Slow Learning Rates


Learning is something that we do all the time. This isn’t the focused effort that we might put into a course, but rather the everyday problems of the environment that we’re working in. This often involves us in learning complex systems and what response we need to make to them. We do this without realizing that we’re acquiring knowledge. This is termed implicit learning.

In some instances, this type of learning could be a matter of survival. For example if we are learning to fly a plane, responding to turbulent air requires a correct prediction of movement. Of course, there are many other examples that might have less dire consequences of slower learning.

Thoughts about the learning process bring some questions to mind. One of these is what affects our learning rate? Dienes et al set themselves to have a look at this and studied things like mood. Their paper is in Friday’s edition of the Public Library of Science (1).

Being psychologists, they went to the computer screen and pressing buttons for the answers. Basically they had colored squares appearing on the screen and the human lab rats had to press buttons indicating their prediction of which side of the screen the image would appear.

They put in variations and controls in an attempt to isolate the good data. The basic premise was that if the lab rat thought that they could see a pattern, they would be using a series of the previous images to make their decision. This corresponded to a slow learning rate in that the correlation with earlier occurrences would fade slowly with number of tests.

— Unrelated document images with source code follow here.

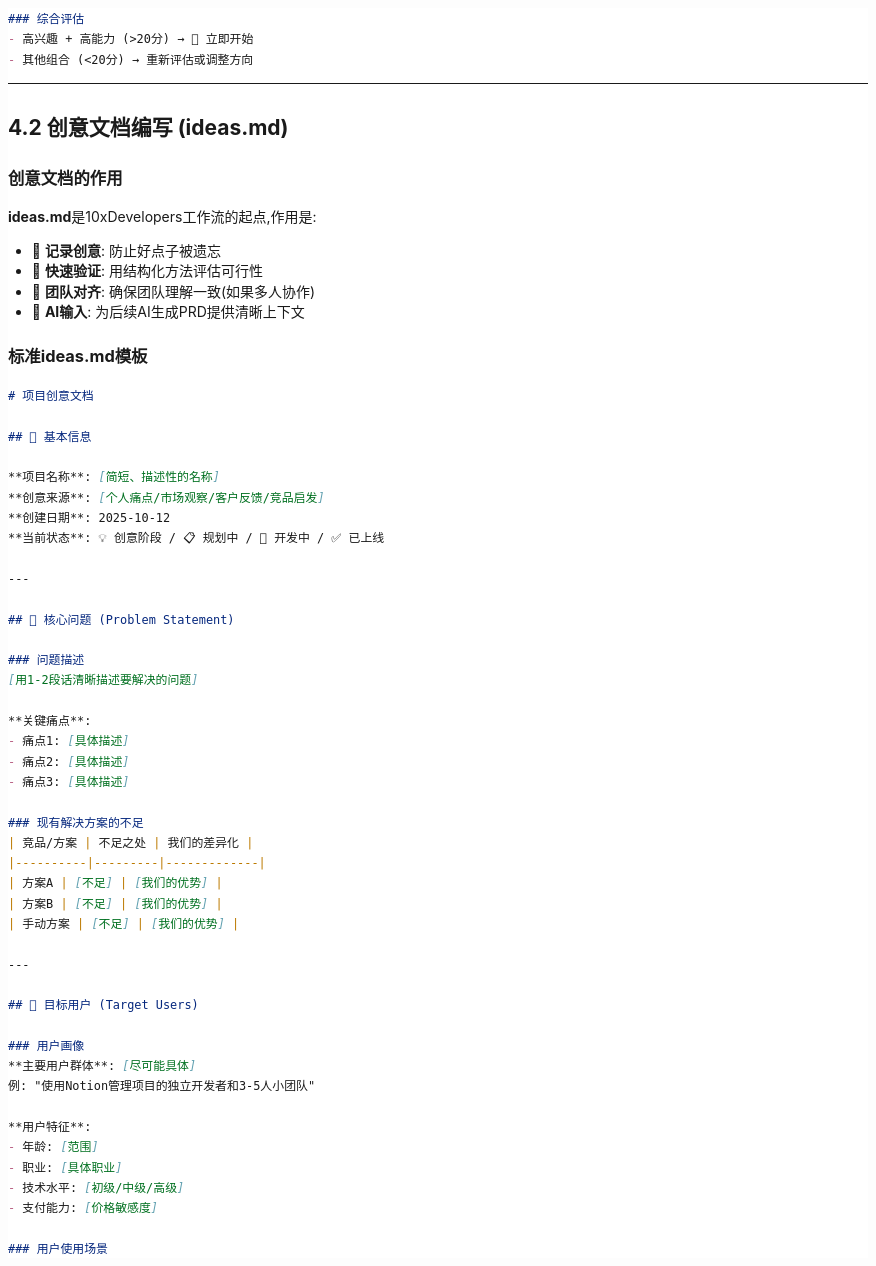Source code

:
 ```markdown
### 综合评估
- 高兴趣 + 高能力 (>20分) → 🎯 立即开始
- 其他组合 (<20分) → 重新评估或调整方向
```

---

## 4.2 创意文档编写 (ideas.md)

### 创意文档的作用

**ideas.md**是10xDevelopers工作流的起点,作用是:
- 📝 **记录创意**: 防止好点子被遗忘
- 🧪 **快速验证**: 用结构化方法评估可行性
- 🤝 **团队对齐**: 确保团队理解一致(如果多人协作)
- 🤖 **AI输入**: 为后续AI生成PRD提供清晰上下文

### 标准ideas.md模板

```markdown
# 项目创意文档

## 📌 基本信息

**项目名称**: [简短、描述性的名称]
**创意来源**: [个人痛点/市场观察/客户反馈/竞品启发]
**创建日期**: 2025-10-12
**当前状态**: 💡 创意阶段 / 📋 规划中 / 🚧 开发中 / ✅ 已上线

---

## 🎯 核心问题 (Problem Statement)

### 问题描述
[用1-2段话清晰描述要解决的问题]

**关键痛点**:
- 痛点1: [具体描述]
- 痛点2: [具体描述]
- 痛点3: [具体描述]

### 现有解决方案的不足
| 竞品/方案 | 不足之处 | 我们的差异化 |
|----------|---------|-------------|
| 方案A | [不足] | [我们的优势] |
| 方案B | [不足] | [我们的优势] |
| 手动方案 | [不足] | [我们的优势] |

---

## 👥 目标用户 (Target Users)

### 用户画像
**主要用户群体**: [尽可能具体]
例: "使用Notion管理项目的独立开发者和3-5人小团队"

**用户特征**:
- 年龄: [范围]
- 职业: [具体职业]
- 技术水平: [初级/中级/高级]
- 支付能力: [价格敏感度]

### 用户使用场景
```
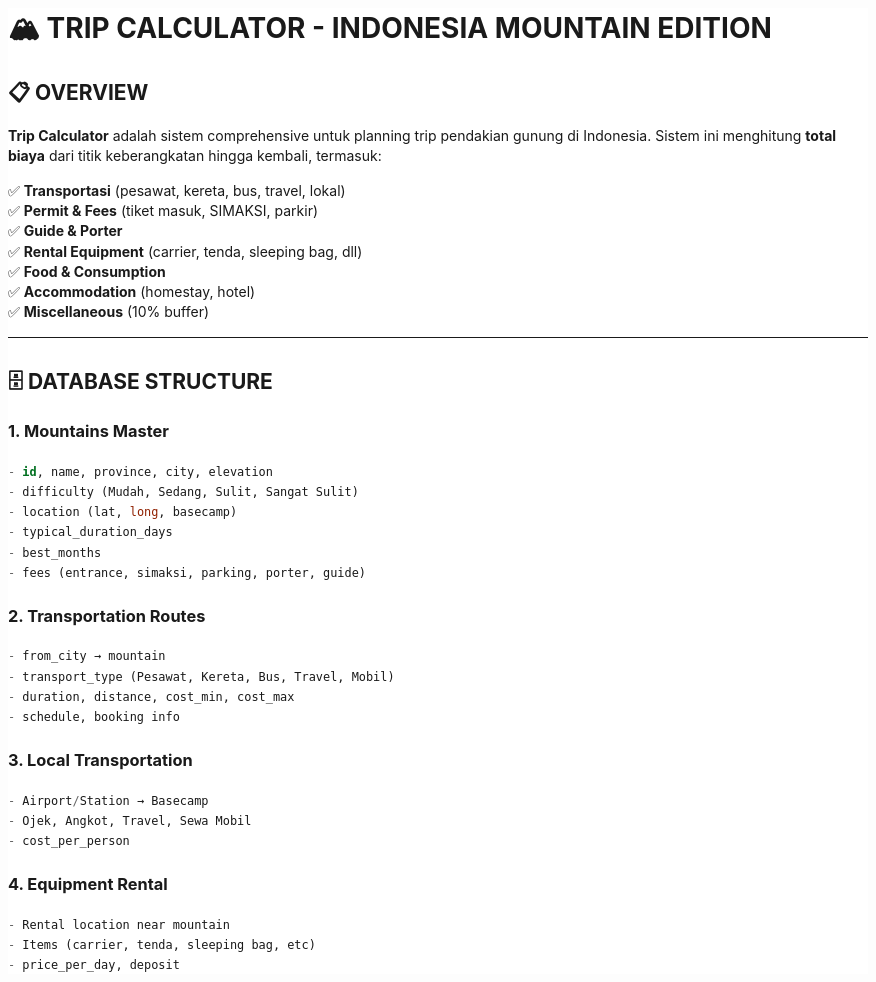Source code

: # 🏔️ TRIP CALCULATOR - INDONESIA MOUNTAIN EDITION

## 📋 OVERVIEW

**Trip Calculator** adalah sistem comprehensive untuk planning trip pendakian gunung di Indonesia. Sistem ini menghitung **total biaya** dari titik keberangkatan hingga kembali, termasuk:

✅ **Transportasi** (pesawat, kereta, bus, travel, lokal)  
✅ **Permit & Fees** (tiket masuk, SIMAKSI, parkir)  
✅ **Guide & Porter**  
✅ **Rental Equipment** (carrier, tenda, sleeping bag, dll)  
✅ **Food & Consumption**  
✅ **Accommodation** (homestay, hotel)  
✅ **Miscellaneous** (10% buffer)

---

## 🗄️ DATABASE STRUCTURE

### **1. Mountains Master**
```sql
- id, name, province, city, elevation
- difficulty (Mudah, Sedang, Sulit, Sangat Sulit)
- location (lat, long, basecamp)
- typical_duration_days
- best_months
- fees (entrance, simaksi, parking, porter, guide)
```

### **2. Transportation Routes**
```sql
- from_city → mountain
- transport_type (Pesawat, Kereta, Bus, Travel, Mobil)
- duration, distance, cost_min, cost_max
- schedule, booking info
```

### **3. Local Transportation**
```sql
- Airport/Station → Basecamp
- Ojek, Angkot, Travel, Sewa Mobil
- cost_per_person
```

### **4. Equipment Rental**
```sql
- Rental location near mountain
- Items (carrier, tenda, sleeping bag, etc)
- price_per_day, deposit
```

Now a fast learning rate meant that there would be some weight on the previous occurrence but little or none on events prior to that, so the correlation would fall off rapidly with number of trials. The decrease was taken to be exponential with a steeper decay (faster learning rate) for those candidates who only let the previous test affect their choice and not the third and fourth test back in time.

The results of the controls compared to an amnesia patient showed that the person suffering from amnesia had a faster learning rate, that is, he took less notice of previous result on his choice. Perhaps he couldn't remember?

The experimenters introduced another twist in that to some participants they displayed a happy face prior to their choice and to others they displayed a sad face. This influenced the mood of the participants who were being tested. The results showed that the happy people had a longer correlation decay, that is, the learned more slowly.

The big message that I take away here is that should I go gambling on something random like a coin toss, I’d better make sure that I’m unhappy or suffering from amnesia to avoid getting caught up in trying to see patterns in random events and fall foul of the gambler’s fallacy.